> [EXERCISE DESCRIPTION] Please print each record below exactly as it is written.

═══ DATA EXTRACT ═══

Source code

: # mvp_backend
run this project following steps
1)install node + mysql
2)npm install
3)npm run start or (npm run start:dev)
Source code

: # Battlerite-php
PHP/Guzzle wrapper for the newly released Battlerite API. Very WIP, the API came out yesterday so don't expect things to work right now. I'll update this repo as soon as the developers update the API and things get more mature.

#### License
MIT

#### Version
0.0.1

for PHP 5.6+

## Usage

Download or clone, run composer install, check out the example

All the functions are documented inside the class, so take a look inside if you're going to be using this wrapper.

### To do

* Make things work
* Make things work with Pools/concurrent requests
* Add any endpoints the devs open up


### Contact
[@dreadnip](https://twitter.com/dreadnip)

═══

> [RESULT FOR THIS EXERCISE]
Source code

: # mvp_backend
run this project following steps
1)install node + mysql
2)npm install
3)npm run start or (npm run start:dev)
Source code

: # Battlerite-php
PHP/Guzzle wrapper for the newly released Battlerite API. Very WIP, the API came out yesterday so don't expect things to work right now. I'll update this repo as soon as the developers update the API and things get more mature.

#### License
MIT

#### Version
0.0.1

for PHP 5.6+

## Usage

Download or clone, run composer install, check out the example

All the functions are documented inside the class, so take a look inside if you're going to be using this wrapper.

### To do

* Make things work
* Make things work with Pools/concurrent requests
* Add any endpoints the devs open up


### Contact
[@dreadnip](https://twitter.com/dreadnip)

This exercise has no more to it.